Input for this task START

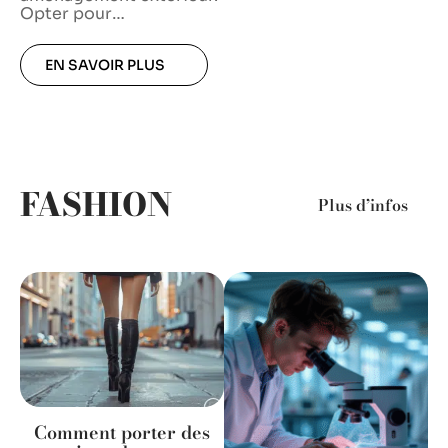
Opter pour
…
EN SAVOIR PLUS
FASHION
Plus d’infos
Comment porter des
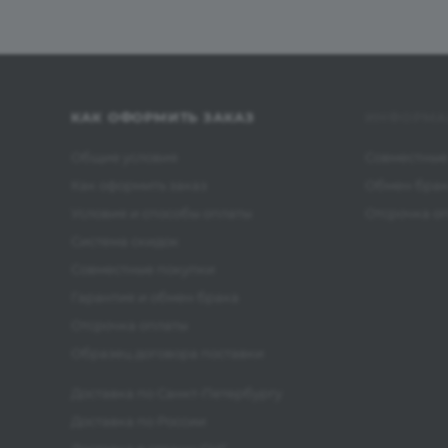
КАК ОФОРМИТЬ ЗАКАЗ
ИНФОРМА
Общие условия
Совместные
Как оформить заказ
Обмен бра
Условия и способы оплаты
Отсрочка о
Система скидок
Совместные покупки
Гарантия и обмен брака
Отсрочка оплаты
Образец договора поставки
Доставка по Санкт-Петербургу
Доставка по России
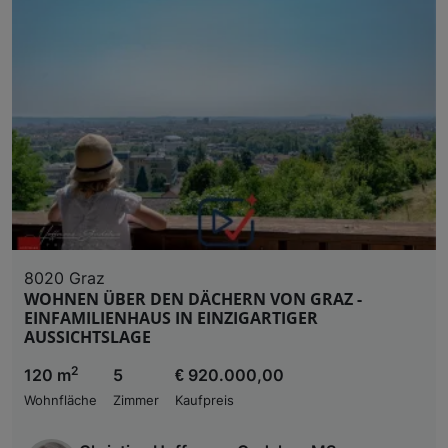
Zugriff auf Informationen auf einem Endgerät. Per
und der Performance von Inhalten, Zielgruppenfo
Liste der Partner (Lieferanten)
8020 Graz
WOHNEN ÜBER DEN DÄCHERN VON GRAZ -
EINFAMILIENHAUS IN EINZIGARTIGER
AUSSICHTSLAGE
2
120 m
5
€ 920.000,00
Wohnfläche
Zimmer
Kaufpreis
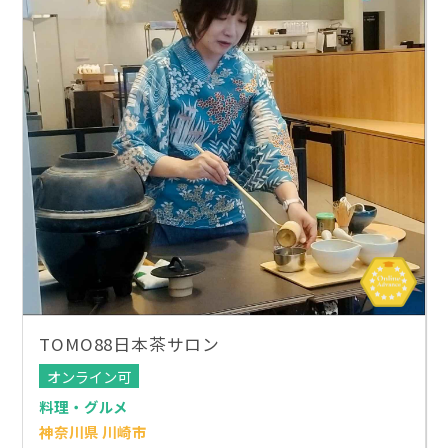
TOMO88日本茶サロン
オンライン可
料理・グルメ
神奈川県 川崎市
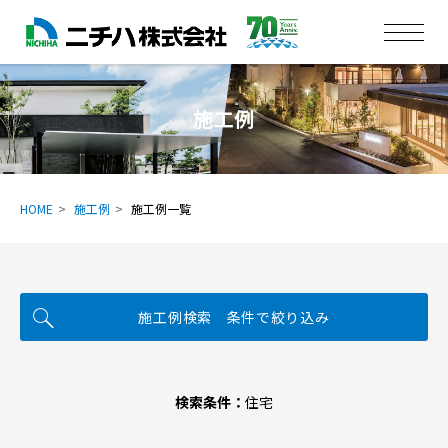
施工例
HOME
施工例
施工例一覧
施工例検索 条件で絞り込み
検索条件：
住宅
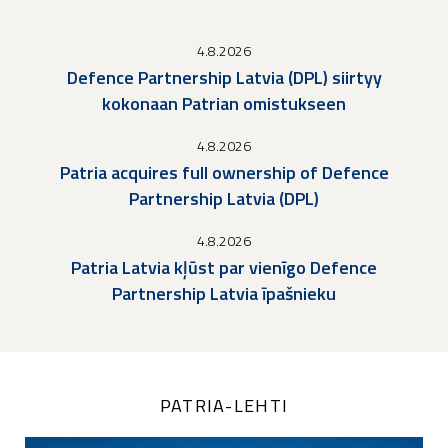
4.8.2026
Defence Partnership Latvia (DPL) siirtyy
kokonaan Patrian omistukseen
4.8.2026
Patria acquires full ownership of Defence
Partnership Latvia (DPL)
4.8.2026
Patria Latvia kļūst par vienīgo Defence
Partnership Latvia īpašnieku
PATRIA-LEHTI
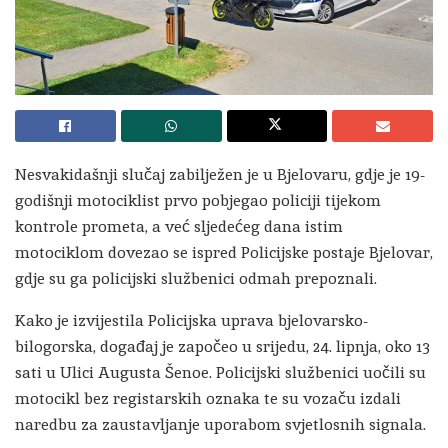
Nesvakidašnji slučaj zabilježen je u Bjelovaru, gdje je 19-
godišnji motociklist prvo pobjegao policiji tijekom
kontrole prometa, a već sljedećeg dana istim
motociklom dovezao se ispred Policijske postaje Bjelovar,
gdje su ga policijski službenici odmah prepoznali.
Kako je izvijestila Policijska uprava bjelovarsko-
bilogorska, događaj je započeo u srijedu, 24. lipnja, oko 13
sati u Ulici Augusta Šenoe. Policijski službenici uočili su
motocikl bez registarskih oznaka te su vozaču izdali
naredbu za zaustavljanje uporabom svjetlosnih signala.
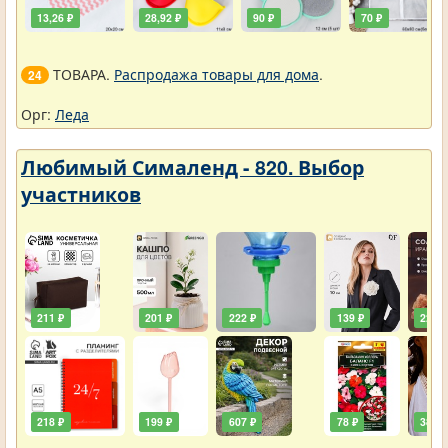
13,26 ₽
28,92 ₽
90 ₽
70 ₽
ТОВАРА.
Распродажа товары для дома
.
24
Орг:
Леда
Любимый Сималенд - 820. Выбор
участников
211 ₽
201 ₽
222 ₽
139 ₽
222 ₽
218 ₽
199 ₽
607 ₽
78 ₽
385 ₽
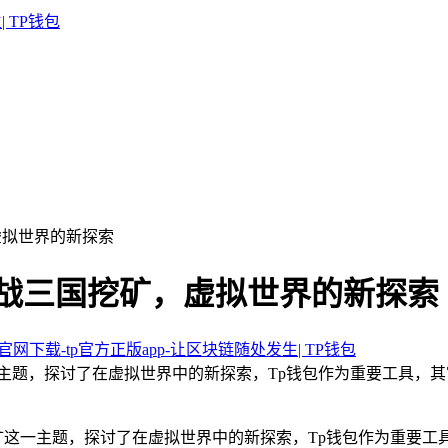
虚拟世界的新探索
全战三国挖矿，虚拟世界的新探索
包官网下载-tp官方正版app-让区块链随处发生| TP钱包
一主题，探讨了在虚拟世界中的新探索，Tp钱包作为重要工具，
矿这一主题，探讨了在虚拟世界中的新探索，Tp钱包作为重要工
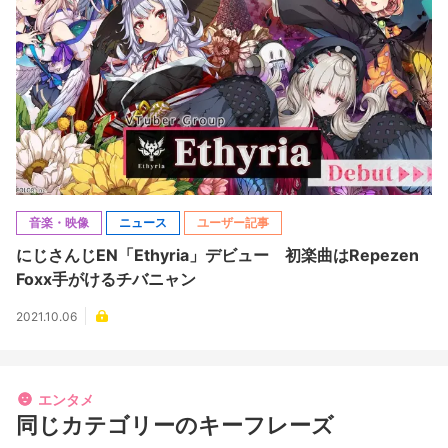
音楽・映像
ニュース
ユーザー記事
にじさんじEN「Ethyria」デビュー 初楽曲はRepezen
Foxx手がけるチバニャン
2021.10.06
エンタメ
同じカテゴリーのキーフレーズ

Input for this task END

How to complete this task: Copy the text read from all the records, replacing every "4.8.2026" with "5.8.2026" and changing nothing else. Leave the pictures out of your answer.

Answer space:
Opter pour
…
EN SAVOIR PLUS
FASHION
Plus d’infos
Comment porter des
КАК ОФОРМИТЬ ЗАКАЗ
ИНФОРМА
Общие условия
Совместные
Как оформить заказ
Обмен бра
Условия и способы оплаты
Отсрочка о
Система скидок
Совместные покупки
Гарантия и обмен брака
Отсрочка оплаты
Образец договора поставки
Доставка по Санкт-Петербургу
Доставка по России
Zugriff auf Informationen auf einem Endgerät. Per
und der Performance von Inhalten, Zielgruppenfo
Liste der Partner (Lieferanten)
8020 Graz
WOHNEN ÜBER DEN DÄCHERN VON GRAZ -
EINFAMILIENHAUS IN EINZIGARTIGER
AUSSICHTSLAGE
2
120 m
5
€ 920.000,00
Wohnfläche
Zimmer
Kaufpreis
TOMO88日本茶サロン
オンライン可
料理・グルメ
神奈川県 川崎市
施工例
HOME
施工例
施工例一覧
施工例検索 条件で絞り込み
検索条件：
住宅
5.8.2026
Defence Partnership Latvia (DPL) siirtyy
kokonaan Patrian omistukseen
5.8.2026
Patria acquires full ownership of Defence
Partnership Latvia (DPL)
5.8.2026
Patria Latvia kļūst par vienīgo Defence
Partnership Latvia īpašnieku
PATRIA-LEHTI
Nesvakidašnji slučaj zabilježen je u Bjelovaru, gdje je 19-
godišnji motociklist prvo pobjegao policiji tijekom
kontrole prometa, a već sljedećeg dana istim
motociklom dovezao se ispred Policijske postaje Bjelovar,
gdje su ga policijski službenici odmah prepoznali.
Kako je izvijestila Policijska uprava bjelovarsko-
bilogorska, događaj je započeo u srijedu, 24. lipnja, oko 13
sati u Ulici Augusta Šenoe. Policijski službenici uočili su
motocikl bez registarskih oznaka te su vozaču izdali
naredbu za zaustavljanje uporabom svjetlosnih signala.
13,26 ₽
28,92 ₽
90 ₽
70 ₽
ТОВАРА.
Распродажа товары для дома
.
24
Орг:
Леда
Любимый Сималенд - 820. Выбор
участников
211 ₽
201 ₽
222 ₽
139 ₽
222 ₽
218 ₽
199 ₽
607 ₽
78 ₽
385 ₽
虚拟世界的新探索
全战三国挖矿，虚拟世界的新探索
包官网下载-tp官方正版app-让区块链随处发生| TP钱包
一主题，探讨了在虚拟世界中的新探索，Tp钱包作为重要工具，
矿这一主题，探讨了在虚拟世界中的新探索，Tp钱包作为重要工
音楽・映像
ニュース
ユーザー記事
にじさんじEN「Ethyria」デビュー 初楽曲はRepezen
Foxx手がけるチバニャン
2021.10.06
エンタメ
同じカテゴリーのキーフレーズ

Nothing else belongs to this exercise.